Ich habs jetzt ein wenig anders gelöst bekommen. Wenn ich in diesem Layout Designer auf die Form doppelklicke erzeugt der direkt eine Sub die beim Programmstart ausgeführt wird und dort lasse ich den Browser dann zum vorgegebenen Pfad wechseln.

Irgendwie ist der Syntax echt merkwürdig und die Dokumentation von MS war auch nicht so besonders Hilfreich. Aber naja es funktioniert jetzt und danke für die Hilfe!


----------



## Rho (24. Februar 2014)

Das Ergebnis meiner Kurzanleitung wäre das gleiche gewesen, mit dem Unterschied, dass du hier gezielt ein Event auswählen kannst. Bei einem Doppelklick auf ein Element im Designer wird automatisch das Standard-Event für den jeweiligen Elementtyp gewählt. Im Fall von Form-Elementen wäre das eben das Load-Event.

Die Syntax ist grauenhaft und ich rate jedem dringend davon ab, sich VB anzutun. Erst recht, wo doch C# um die Ecke wartet.

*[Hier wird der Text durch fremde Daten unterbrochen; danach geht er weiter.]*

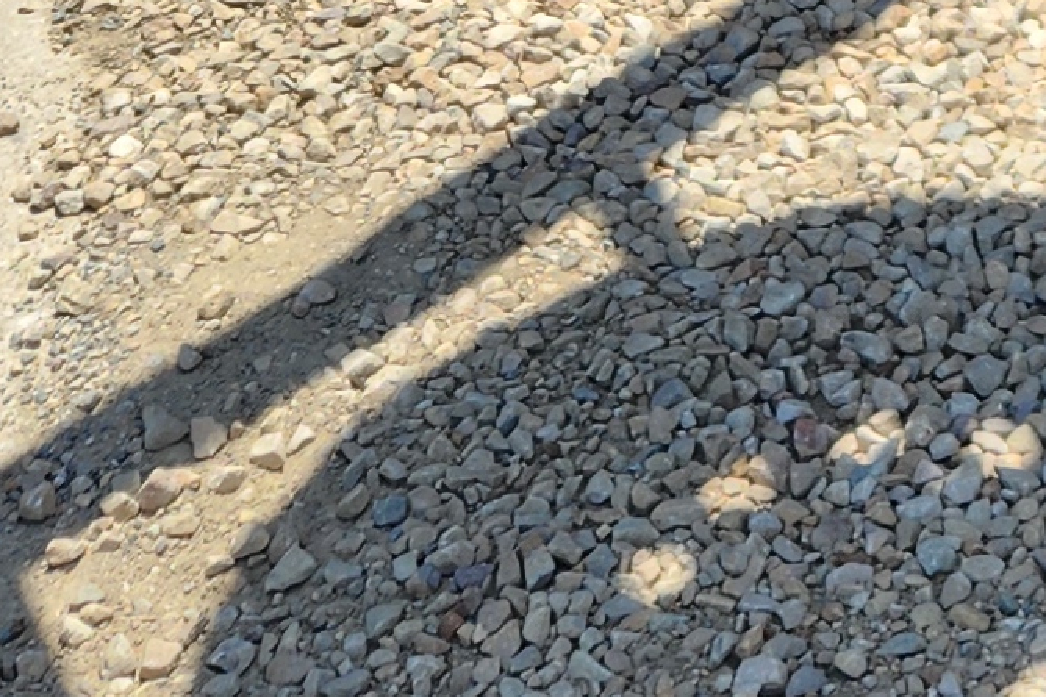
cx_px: 1460
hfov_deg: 13.7
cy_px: -1408
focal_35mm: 143
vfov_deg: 8.2
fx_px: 4155
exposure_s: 1/1114
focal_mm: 5.4
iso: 20
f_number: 1.8
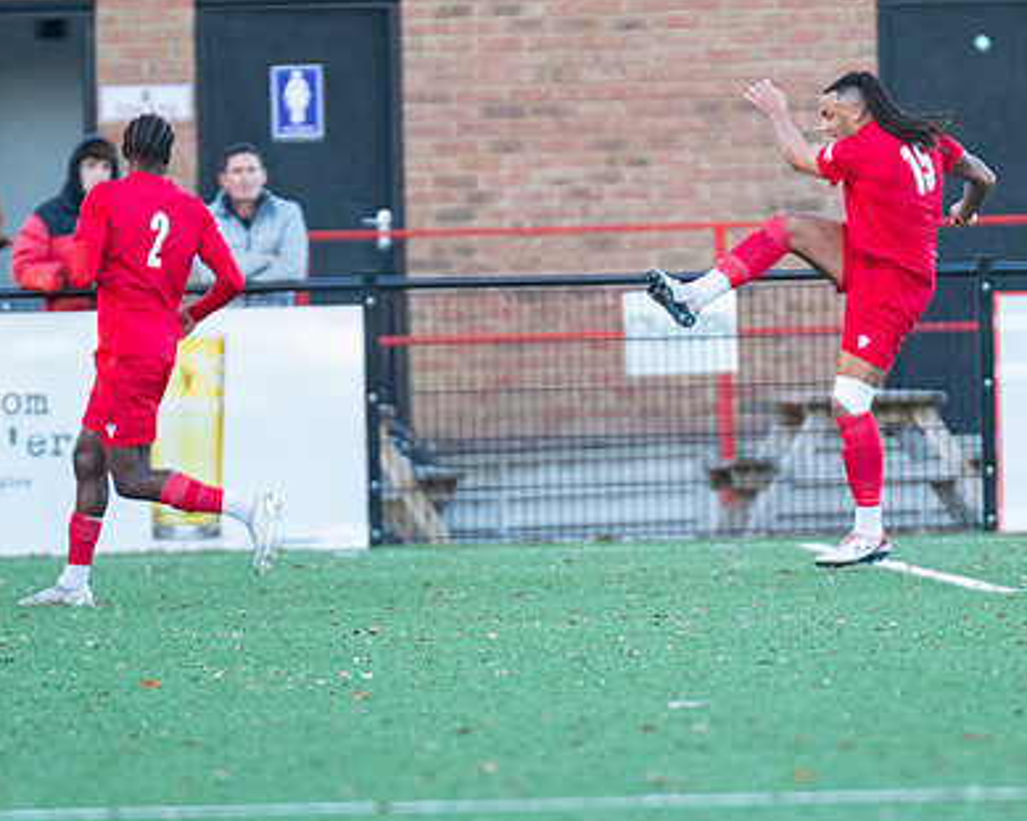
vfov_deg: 1.8
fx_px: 26255
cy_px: 365
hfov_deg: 2.2
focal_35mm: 864
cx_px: 678
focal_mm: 300
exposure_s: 1/1250
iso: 2500
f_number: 2.8
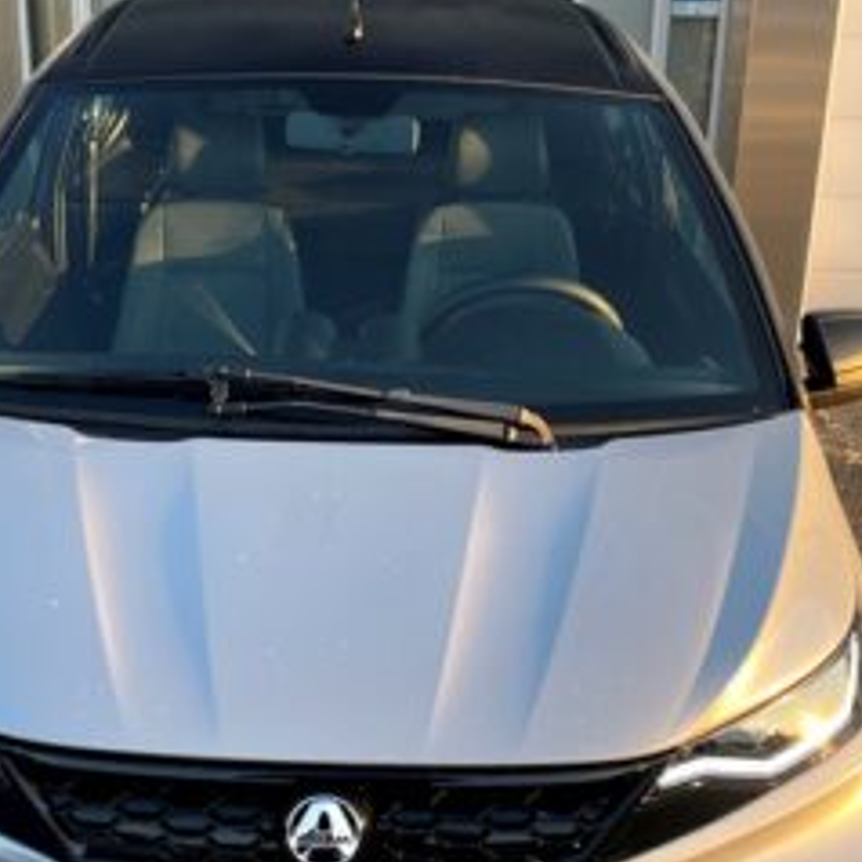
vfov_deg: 29.3
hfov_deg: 29.5
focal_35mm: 58
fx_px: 1634
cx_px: 362
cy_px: 583
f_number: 1.6
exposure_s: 1/208
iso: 32
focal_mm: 4.2
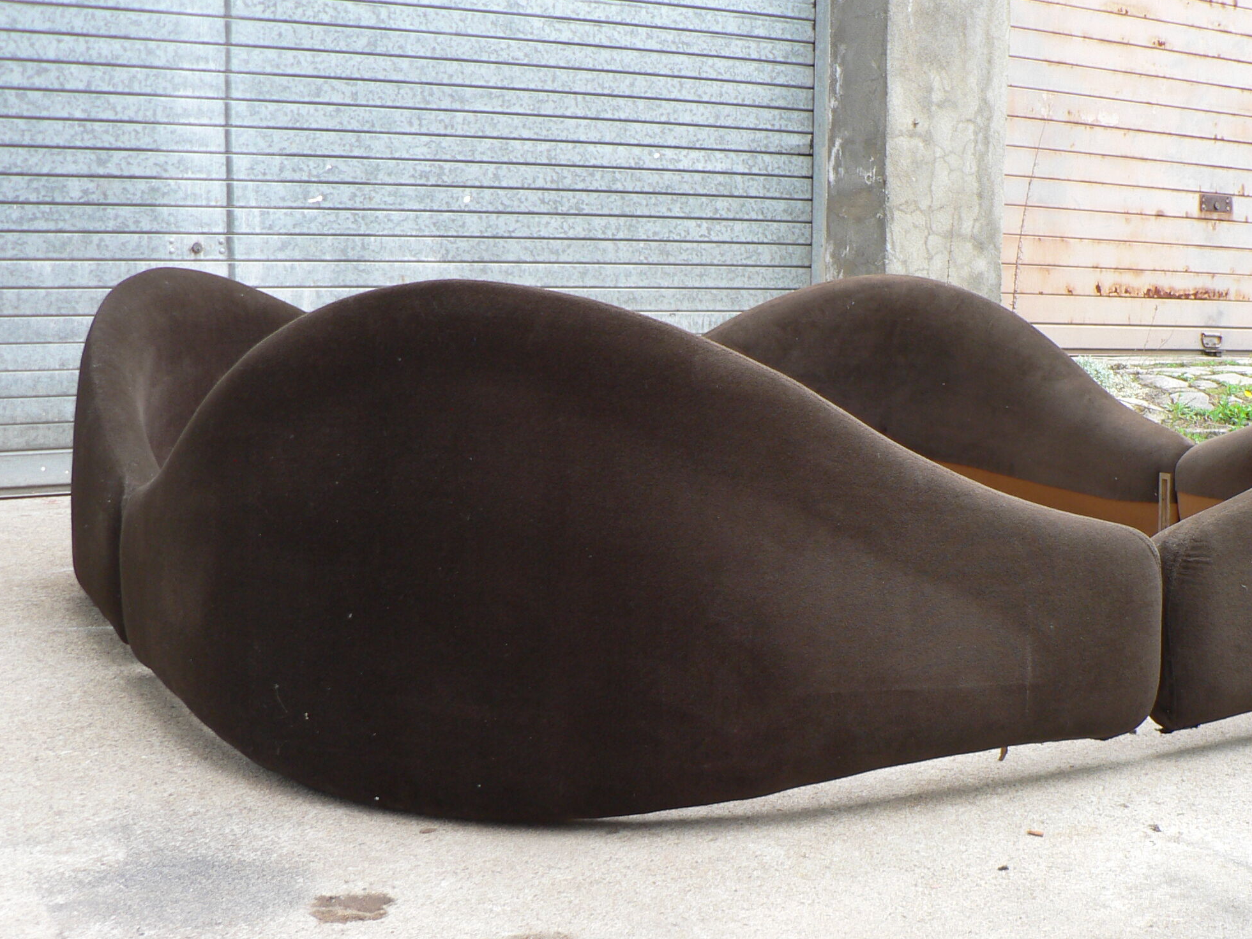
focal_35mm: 47
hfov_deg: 40.2
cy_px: 610
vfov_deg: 30.7
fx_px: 1700
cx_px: 762
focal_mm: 6
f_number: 2.8
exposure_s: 1/60
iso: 80
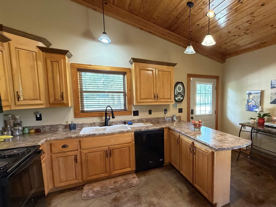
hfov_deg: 81.4
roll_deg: -0.5
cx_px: 187
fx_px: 152
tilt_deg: -6.8
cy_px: 111
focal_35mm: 19
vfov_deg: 68.6
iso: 500
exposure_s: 1/60
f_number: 2.2
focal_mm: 2.22
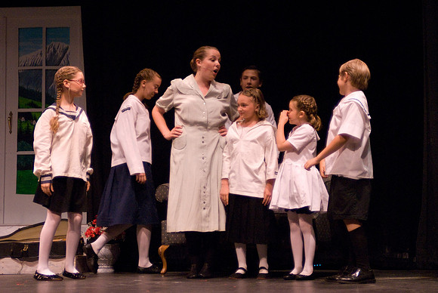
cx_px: 219
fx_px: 1242
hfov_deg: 20.0
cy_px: 146
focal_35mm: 102
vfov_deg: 13.5
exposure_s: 1/250
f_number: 2.8
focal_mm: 68
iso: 1600
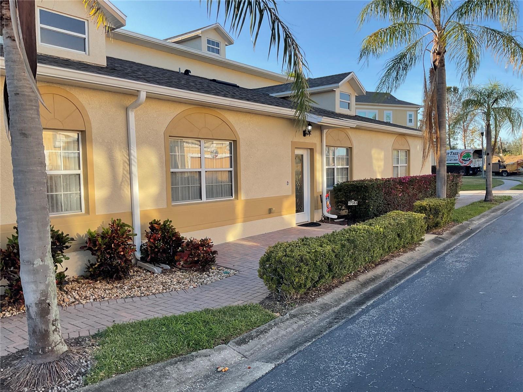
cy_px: 196
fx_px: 438
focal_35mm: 29
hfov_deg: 61.7
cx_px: 262
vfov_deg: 48.2
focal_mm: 3
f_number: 1.8
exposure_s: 1/469
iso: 16
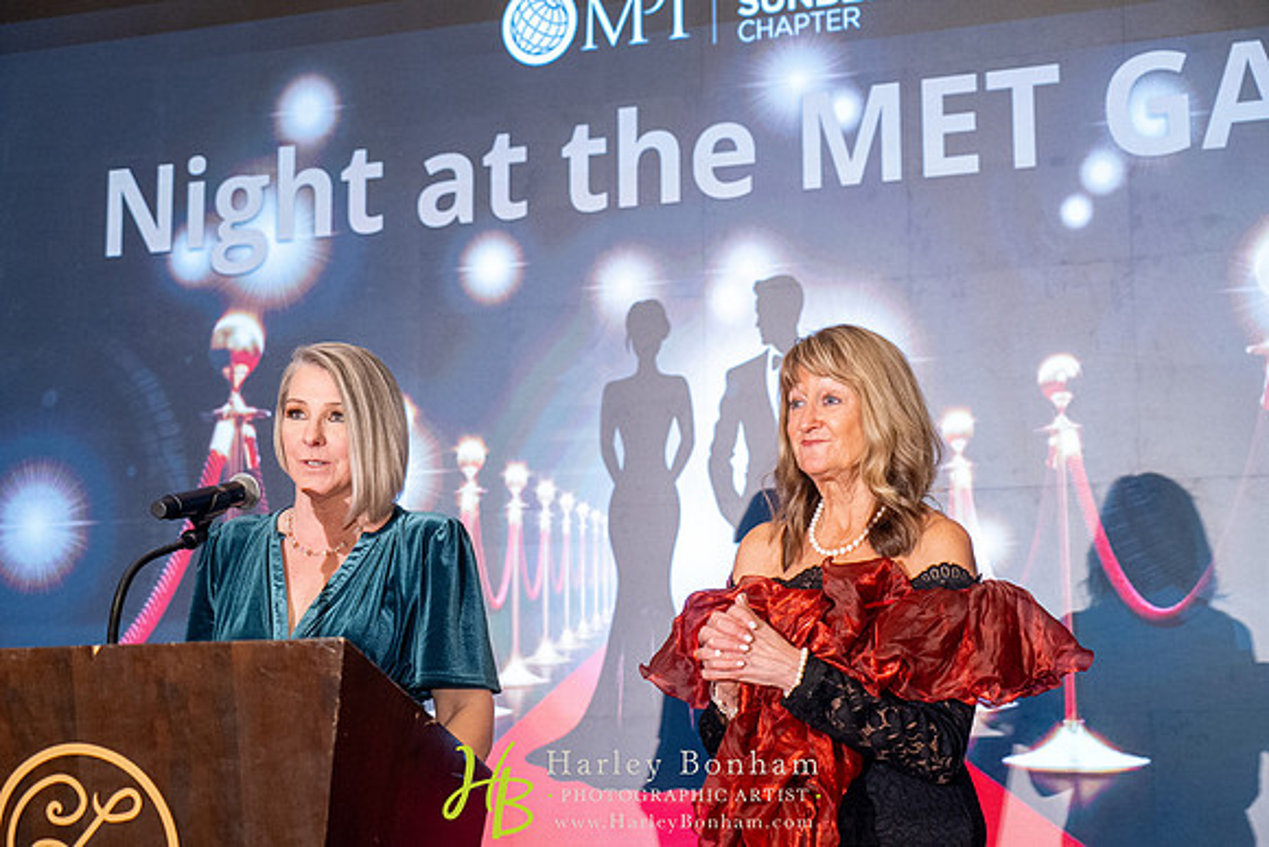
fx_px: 2010
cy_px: 424
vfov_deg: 23.8
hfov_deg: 35.0
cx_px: 634
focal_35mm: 57
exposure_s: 1/200
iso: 3200
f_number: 4
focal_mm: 57
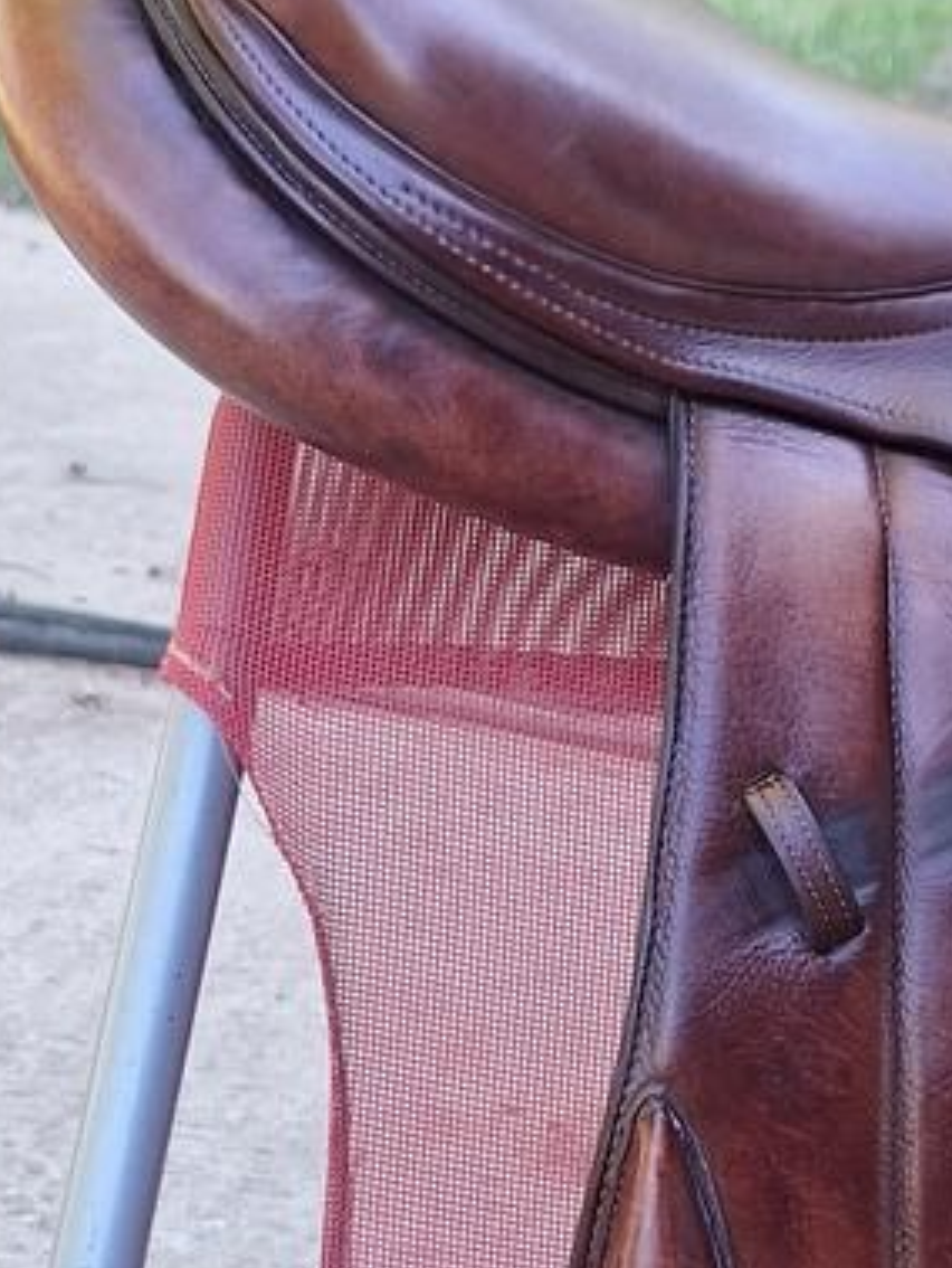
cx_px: 1032
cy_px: 772
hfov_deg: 19.4
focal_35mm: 73
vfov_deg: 26.6
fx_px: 2674
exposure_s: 1/100
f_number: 1.8
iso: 50
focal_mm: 5.54
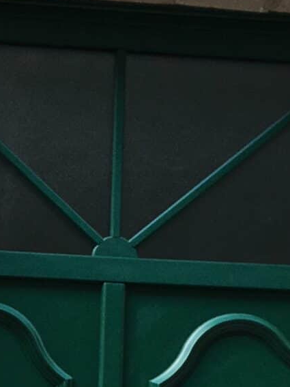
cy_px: 635
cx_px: 80
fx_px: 1464
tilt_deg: +6.0
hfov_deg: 11.3
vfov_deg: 13.8
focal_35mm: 131
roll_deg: -0.7
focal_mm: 4.15
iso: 25
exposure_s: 1/172
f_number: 2.2
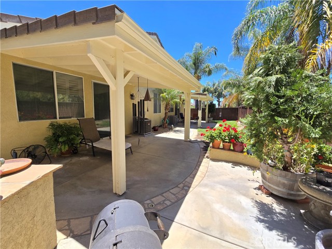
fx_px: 125
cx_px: 166
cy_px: 124
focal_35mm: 13
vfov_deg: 89.9
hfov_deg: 106.2
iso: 50
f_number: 2.2
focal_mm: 2.2
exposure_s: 1/1073
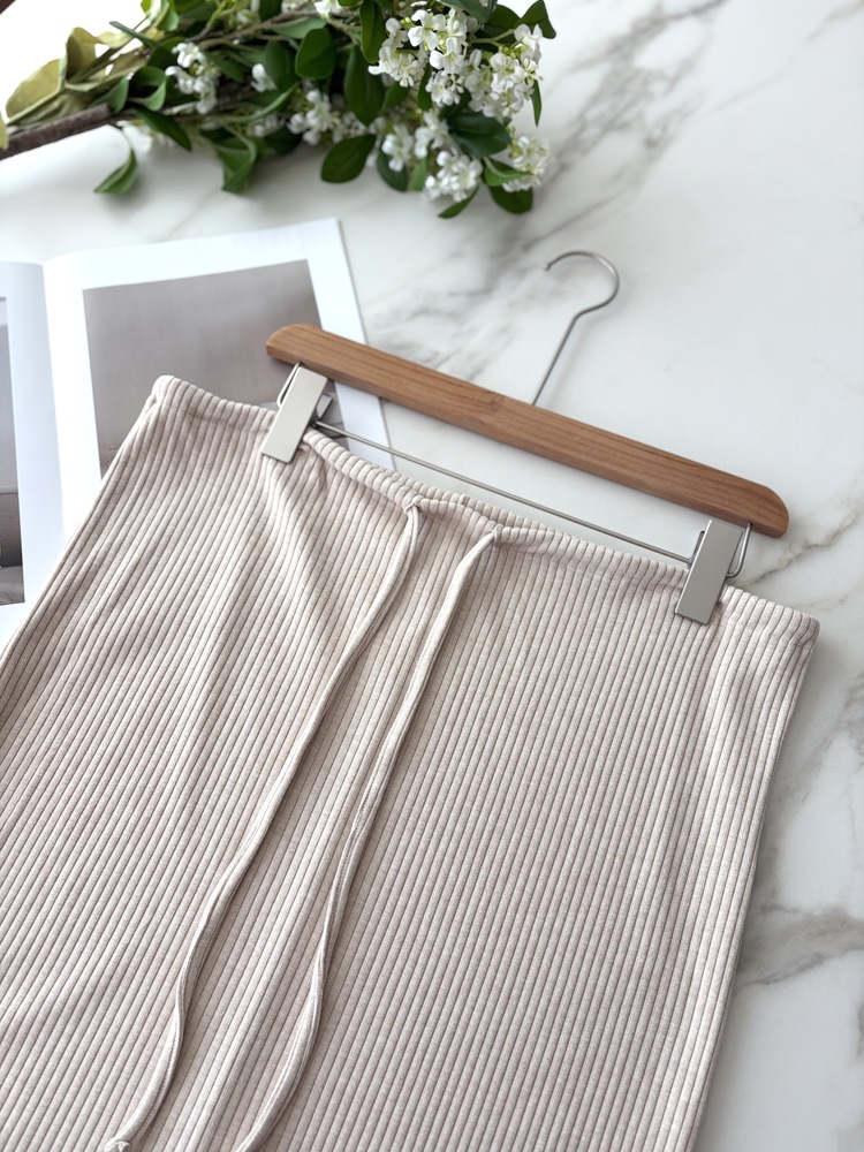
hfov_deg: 53.1
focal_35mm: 26
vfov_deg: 67.3
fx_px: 865
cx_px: 432
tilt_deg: -67.8
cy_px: 576
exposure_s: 1/209
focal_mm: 5.96
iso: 40
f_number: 1.6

Was du an der Dokumentation auszusetzen hast, verstehe ich nicht. Die MSDN-Library ist, meiner Meinung nach, recht gut. Wenn man allerdings ohne jedes Vorwissen mal eben anfängt sich ein Programm zusammenzuklicken, führt das zwangsläufig irgendwann zu Schwierigkeiten.


----------



## KAEPS133 (27. Februar 2014)

Ja das war ja mehr oder weniger ein Test. Da es jetzt funktioniert hat kann ich mich auf eine bessere Lösung konzentrieren.


----------